Along the east coast of the United States, people transporting goods from ship to shore are on strike. For the first time since 1977, 47,000 members of the International Longshoremen’s Association (ILA) are walking the picket line. The union’s existing contract expired late Monday night after negotiations with bosses broke down. Along with better pay, longshore workers want something existential and hard to secure: a future where robots don’t take their jobs.
The ILA strike will hit 36 ports from Maine to Texas, shutting down most cargo entering the eastern half of the United States. America is built on trade, and for hundreds of years, dock workers have unloaded goods from ships, sorted them, and loaded them for shipment across the country.
Without longshore workers, America’s supply chain would grind to a halt. Much of the country is stocking up on goods ahead of the Christmas season, but there’s always something coming in, so the longer the strike goes on, the more likely it is that Americans will feel the pinch. Inflation may rise. There is a possibility that the product may be out of stock.
That’s the point, according to ILA President Harold J. Daggett. “These people don’t know what a strike is,” Daggett said in an interview posted on YouTube on Sept. 5. I’ll teach you. first week. Please enjoy the news every night, Boom Boom. During the second week, car sellers cannot sell their cars because no cars come in from the ship. they get fired. 3rd week. Shopping malls begin to close. You cannot get products from China. Everything in the United States comes from ships. ”
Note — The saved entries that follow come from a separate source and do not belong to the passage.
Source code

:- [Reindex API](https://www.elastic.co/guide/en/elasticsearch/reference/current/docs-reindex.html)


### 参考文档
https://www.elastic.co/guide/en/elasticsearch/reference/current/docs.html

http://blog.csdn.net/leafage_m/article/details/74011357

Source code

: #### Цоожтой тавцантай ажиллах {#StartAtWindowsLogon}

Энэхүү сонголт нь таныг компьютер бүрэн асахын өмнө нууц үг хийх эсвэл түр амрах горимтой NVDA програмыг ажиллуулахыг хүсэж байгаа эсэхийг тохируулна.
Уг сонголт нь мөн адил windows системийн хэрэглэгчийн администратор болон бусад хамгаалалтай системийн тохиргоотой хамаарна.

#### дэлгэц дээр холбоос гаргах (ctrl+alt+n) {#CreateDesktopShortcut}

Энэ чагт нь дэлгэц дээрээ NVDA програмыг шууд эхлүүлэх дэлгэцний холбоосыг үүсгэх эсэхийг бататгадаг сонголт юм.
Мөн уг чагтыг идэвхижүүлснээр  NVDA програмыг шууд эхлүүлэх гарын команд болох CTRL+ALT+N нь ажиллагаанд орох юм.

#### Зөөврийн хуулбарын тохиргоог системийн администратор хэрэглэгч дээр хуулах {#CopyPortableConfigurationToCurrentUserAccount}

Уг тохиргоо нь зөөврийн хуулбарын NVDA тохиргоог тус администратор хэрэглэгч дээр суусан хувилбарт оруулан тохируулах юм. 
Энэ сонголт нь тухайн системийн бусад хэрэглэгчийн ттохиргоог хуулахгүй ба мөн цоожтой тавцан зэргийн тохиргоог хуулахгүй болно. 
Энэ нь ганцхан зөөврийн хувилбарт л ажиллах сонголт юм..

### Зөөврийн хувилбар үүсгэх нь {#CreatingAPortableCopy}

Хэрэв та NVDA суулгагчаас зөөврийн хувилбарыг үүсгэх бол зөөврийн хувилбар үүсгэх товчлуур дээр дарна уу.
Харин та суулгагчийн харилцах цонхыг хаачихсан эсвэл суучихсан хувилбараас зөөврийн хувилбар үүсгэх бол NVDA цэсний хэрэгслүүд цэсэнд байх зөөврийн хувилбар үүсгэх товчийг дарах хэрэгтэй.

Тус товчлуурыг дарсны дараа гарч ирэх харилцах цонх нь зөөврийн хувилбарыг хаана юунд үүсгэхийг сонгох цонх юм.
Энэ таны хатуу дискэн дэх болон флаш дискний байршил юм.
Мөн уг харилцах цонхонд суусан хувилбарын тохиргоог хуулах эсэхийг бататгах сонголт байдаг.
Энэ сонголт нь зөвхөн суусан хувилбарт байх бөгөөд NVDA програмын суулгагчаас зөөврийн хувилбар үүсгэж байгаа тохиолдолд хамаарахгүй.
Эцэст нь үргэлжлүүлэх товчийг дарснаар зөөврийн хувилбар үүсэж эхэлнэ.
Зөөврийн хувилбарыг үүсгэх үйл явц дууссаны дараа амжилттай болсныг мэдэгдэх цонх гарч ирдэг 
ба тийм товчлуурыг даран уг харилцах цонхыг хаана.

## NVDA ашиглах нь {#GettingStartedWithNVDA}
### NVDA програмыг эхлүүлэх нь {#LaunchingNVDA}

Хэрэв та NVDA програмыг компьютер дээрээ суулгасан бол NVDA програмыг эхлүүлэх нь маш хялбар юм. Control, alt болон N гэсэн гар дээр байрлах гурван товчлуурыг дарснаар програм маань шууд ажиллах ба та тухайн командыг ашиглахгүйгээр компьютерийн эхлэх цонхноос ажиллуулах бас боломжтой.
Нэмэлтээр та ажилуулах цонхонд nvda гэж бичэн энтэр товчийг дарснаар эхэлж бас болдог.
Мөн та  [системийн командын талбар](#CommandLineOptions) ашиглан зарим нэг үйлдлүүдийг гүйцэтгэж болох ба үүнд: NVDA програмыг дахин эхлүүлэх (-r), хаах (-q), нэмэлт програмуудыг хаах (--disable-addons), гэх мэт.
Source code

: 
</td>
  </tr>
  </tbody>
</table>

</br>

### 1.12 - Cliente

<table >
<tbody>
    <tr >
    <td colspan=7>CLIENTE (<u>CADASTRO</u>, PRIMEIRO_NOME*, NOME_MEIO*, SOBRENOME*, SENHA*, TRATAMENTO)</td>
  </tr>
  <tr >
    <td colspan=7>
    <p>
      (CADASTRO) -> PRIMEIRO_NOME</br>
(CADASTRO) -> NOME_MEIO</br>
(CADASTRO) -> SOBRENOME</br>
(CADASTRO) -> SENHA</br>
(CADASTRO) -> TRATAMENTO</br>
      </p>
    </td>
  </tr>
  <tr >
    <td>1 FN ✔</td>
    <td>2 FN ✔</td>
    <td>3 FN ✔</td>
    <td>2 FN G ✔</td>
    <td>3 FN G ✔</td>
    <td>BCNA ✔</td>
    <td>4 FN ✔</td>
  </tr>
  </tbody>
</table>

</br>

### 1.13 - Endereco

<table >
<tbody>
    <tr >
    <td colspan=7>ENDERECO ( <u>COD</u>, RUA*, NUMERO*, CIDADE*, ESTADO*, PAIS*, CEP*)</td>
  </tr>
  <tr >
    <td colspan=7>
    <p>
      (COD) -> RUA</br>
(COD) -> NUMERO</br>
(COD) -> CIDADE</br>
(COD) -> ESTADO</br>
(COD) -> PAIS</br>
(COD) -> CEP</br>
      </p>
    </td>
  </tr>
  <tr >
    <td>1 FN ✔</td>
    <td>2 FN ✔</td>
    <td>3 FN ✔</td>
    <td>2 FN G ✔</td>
ILA is negotiating with the U.S. Maritime Alliance, which represents ports and major shipping lines. The Maritime Alliance announced on Monday that it proposed tripling employer contributions to retirement plans, strengthening health care plans and increasing wages by 50% over six years. It also said it would maintain old language in the previous union contract restricting the use of automation at ports.
The ILA is calling for a 77% increase and a complete ban on automation at ports. Daggett said he’s seen shipping companies make billions of dollars in profits during the pandemic and wants his employees to have a piece of the pie. “In today’s world, I’ll cripple you. I’ll cripple you and you don’t know what that means. Nobody does that,” he said on YouTube said in an interview.
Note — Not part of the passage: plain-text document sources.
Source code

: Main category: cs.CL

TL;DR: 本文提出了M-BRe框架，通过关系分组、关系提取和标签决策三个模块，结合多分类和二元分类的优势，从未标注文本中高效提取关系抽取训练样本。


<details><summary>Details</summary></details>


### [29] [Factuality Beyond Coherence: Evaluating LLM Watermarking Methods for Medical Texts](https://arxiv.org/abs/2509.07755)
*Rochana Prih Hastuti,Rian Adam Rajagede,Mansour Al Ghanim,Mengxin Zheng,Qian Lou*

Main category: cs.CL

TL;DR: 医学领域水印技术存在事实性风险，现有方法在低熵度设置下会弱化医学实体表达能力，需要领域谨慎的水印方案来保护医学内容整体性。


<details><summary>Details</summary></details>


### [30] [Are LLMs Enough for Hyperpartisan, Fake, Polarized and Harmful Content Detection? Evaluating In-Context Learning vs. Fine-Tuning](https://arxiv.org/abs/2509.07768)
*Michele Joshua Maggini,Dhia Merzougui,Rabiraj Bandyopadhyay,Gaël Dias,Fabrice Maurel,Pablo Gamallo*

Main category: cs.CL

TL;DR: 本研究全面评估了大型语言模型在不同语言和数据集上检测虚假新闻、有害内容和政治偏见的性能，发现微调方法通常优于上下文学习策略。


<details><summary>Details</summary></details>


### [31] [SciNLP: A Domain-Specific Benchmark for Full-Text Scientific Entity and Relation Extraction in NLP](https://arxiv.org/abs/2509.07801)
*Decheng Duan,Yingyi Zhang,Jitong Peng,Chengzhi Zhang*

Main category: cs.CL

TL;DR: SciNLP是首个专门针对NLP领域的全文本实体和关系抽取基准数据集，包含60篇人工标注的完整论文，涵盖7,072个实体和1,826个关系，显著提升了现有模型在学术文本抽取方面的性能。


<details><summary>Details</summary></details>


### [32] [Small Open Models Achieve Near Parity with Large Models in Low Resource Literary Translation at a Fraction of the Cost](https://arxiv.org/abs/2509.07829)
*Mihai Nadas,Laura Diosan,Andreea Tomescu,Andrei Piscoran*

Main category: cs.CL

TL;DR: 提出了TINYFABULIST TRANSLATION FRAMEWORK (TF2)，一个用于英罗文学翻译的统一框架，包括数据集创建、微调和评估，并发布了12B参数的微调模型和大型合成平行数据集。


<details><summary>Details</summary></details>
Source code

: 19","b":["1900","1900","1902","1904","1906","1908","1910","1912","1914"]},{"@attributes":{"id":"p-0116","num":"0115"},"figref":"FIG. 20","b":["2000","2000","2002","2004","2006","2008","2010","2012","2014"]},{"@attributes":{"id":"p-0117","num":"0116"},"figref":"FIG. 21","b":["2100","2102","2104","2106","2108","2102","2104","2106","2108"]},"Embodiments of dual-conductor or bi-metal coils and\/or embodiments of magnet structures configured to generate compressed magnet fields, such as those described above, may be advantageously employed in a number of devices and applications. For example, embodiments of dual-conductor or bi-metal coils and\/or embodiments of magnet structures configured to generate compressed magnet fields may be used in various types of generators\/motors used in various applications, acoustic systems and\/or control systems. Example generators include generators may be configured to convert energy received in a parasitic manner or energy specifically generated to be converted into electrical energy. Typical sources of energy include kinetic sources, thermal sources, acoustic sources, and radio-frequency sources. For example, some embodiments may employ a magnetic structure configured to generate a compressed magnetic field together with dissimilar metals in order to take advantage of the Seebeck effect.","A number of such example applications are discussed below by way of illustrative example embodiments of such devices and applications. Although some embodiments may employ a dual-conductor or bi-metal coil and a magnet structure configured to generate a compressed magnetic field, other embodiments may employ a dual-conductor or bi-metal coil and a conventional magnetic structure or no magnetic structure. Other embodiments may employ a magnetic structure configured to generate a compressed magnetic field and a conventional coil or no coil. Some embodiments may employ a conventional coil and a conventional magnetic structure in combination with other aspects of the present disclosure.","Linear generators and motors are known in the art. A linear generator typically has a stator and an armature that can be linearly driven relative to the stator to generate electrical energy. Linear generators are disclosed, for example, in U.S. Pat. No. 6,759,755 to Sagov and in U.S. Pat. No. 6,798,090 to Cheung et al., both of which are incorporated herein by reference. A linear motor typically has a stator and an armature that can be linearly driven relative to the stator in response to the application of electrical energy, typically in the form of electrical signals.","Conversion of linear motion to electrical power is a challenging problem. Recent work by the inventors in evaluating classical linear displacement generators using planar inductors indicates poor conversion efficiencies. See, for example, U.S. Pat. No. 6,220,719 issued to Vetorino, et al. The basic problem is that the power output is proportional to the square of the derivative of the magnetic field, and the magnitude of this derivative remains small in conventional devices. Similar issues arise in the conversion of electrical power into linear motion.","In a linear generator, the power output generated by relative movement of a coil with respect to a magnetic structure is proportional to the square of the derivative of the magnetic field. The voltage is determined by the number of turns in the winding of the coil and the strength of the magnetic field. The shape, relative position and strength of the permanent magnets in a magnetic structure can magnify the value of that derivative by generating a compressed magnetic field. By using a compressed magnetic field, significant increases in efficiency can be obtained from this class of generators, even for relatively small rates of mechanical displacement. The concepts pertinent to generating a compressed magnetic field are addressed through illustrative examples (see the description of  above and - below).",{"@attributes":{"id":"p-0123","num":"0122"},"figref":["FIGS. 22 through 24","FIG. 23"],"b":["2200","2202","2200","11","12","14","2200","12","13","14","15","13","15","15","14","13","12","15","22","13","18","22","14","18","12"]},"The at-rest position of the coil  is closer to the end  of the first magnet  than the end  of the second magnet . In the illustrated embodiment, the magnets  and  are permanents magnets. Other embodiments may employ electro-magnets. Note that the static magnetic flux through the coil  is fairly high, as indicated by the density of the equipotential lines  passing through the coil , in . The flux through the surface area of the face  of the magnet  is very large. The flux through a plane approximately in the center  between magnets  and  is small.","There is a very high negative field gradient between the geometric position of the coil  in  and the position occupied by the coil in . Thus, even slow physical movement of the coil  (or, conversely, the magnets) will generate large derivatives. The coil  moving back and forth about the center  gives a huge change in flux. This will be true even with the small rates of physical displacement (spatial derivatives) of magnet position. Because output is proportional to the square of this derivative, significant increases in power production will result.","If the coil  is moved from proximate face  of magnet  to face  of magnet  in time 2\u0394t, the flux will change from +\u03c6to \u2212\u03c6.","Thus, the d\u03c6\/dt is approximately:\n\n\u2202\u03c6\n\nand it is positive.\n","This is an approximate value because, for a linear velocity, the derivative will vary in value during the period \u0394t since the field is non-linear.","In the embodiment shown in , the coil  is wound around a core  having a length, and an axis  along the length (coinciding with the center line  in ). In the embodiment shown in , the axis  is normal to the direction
The Maritime Alliance knows what that looks like, and that’s probably a big part of why it has doggedly pursued automation at ports over the past few years. The robot has already arrived at the port. Automation can already handle two of the biggest jobs at ports: unloading large numbers of shipping containers with cranes and sorting those shipping containers on shore. There are already three fully automated terminals in the US More are on the way. Installing equipment to automate ports is expensive and still requires workers, but far fewer workers than are needed to unload goods the old-fashioned way.
“You don’t have to pay a pension to a robot,” says Brian Jones, a foreman at the Port of Philadelphia. told the New York Times In September. West Coast longshoremen signed an agreement with the Maritime Alliance last year. they are secured a raise There was no need to go on strike, but it did not stop the rollout of automation.